Après avoir accompli bien des travaux pénibles, Héraclès était déjà célèbre dans toute la Grèce. Quand on parlait de lui, les uns se souvenaient de la peau du lion de Némée, les autres du sang empoisonné de l’Hydre ; on racontait qu’il avait rapporté un sanglier de la montagne, abattu des oiseaux monstrueux et ramené de très loin des troupeaux gardés par des ennemis. Pourtant, plus sa gloire grandissait, plus les malheurs anciens semblaient difficiles à fuir. L’ombre du jour où Héra l’avait frappé de folie et où il avait tué les siens pesait encore derrière lui. Il avait longtemps servi pour expier cette faute, mais son cœur n’avait jamais trouvé une paix véritable.
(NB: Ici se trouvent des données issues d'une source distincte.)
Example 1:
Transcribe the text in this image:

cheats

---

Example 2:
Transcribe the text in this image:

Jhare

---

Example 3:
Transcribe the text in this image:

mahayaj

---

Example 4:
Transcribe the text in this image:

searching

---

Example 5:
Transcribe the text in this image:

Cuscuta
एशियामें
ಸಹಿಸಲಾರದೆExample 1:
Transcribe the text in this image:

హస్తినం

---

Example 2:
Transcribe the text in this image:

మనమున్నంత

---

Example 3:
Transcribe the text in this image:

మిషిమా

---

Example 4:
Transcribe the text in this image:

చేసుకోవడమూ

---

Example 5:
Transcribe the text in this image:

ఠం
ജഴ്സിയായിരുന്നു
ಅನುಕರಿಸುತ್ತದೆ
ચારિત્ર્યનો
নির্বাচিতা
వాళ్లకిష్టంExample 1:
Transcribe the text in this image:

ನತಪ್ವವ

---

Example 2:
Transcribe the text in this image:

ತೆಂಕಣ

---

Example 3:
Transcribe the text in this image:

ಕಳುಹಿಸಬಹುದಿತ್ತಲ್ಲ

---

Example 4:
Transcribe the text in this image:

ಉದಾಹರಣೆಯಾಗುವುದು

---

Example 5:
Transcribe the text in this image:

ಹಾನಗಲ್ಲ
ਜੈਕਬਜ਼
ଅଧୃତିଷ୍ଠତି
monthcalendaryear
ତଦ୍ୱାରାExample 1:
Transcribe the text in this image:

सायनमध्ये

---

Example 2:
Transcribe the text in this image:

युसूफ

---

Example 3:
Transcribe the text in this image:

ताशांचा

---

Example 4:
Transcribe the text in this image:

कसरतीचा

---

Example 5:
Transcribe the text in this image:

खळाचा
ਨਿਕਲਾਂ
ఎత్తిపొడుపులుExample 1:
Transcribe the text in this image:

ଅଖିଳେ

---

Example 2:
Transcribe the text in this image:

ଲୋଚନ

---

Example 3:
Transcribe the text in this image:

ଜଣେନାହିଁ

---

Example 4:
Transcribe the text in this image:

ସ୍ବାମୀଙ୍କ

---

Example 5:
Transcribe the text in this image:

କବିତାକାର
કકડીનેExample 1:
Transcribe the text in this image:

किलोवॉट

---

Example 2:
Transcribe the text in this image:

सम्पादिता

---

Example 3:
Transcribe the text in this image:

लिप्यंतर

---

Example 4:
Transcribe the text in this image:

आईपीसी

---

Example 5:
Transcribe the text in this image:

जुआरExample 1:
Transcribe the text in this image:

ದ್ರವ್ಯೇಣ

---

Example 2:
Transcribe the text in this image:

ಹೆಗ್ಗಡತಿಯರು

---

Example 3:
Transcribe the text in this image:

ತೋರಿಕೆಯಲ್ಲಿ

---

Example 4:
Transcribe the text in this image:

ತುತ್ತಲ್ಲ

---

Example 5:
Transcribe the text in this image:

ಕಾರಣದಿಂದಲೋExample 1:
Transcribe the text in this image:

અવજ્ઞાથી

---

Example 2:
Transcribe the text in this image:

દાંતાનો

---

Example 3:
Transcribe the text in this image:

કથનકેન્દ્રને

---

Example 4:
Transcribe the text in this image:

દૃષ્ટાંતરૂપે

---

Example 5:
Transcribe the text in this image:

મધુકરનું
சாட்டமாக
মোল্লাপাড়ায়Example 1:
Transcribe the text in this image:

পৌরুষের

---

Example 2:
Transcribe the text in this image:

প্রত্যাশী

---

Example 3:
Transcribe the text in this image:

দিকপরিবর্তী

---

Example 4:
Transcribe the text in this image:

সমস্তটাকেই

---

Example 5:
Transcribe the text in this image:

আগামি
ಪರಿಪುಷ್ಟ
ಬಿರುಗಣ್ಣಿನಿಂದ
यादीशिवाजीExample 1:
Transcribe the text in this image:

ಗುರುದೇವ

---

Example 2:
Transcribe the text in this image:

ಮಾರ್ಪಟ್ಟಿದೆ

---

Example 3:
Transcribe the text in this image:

En Œchalie régnait un roi nommé Eurytos. C’était un archer renommé : dans sa jeunesse, Apollon l’avait favorisé, et lui-même avait transmis son savoir à d’autres. Héraclès, lorsqu’il apprenait encore l’arc, avait reçu de lui quelque enseignement. Eurytos avait plusieurs fils, tous habiles au tir ; il avait aussi une fille, Iole, douce de visage et noble dans sa conduite, que bien des jeunes hommes désiraient demander en mariage.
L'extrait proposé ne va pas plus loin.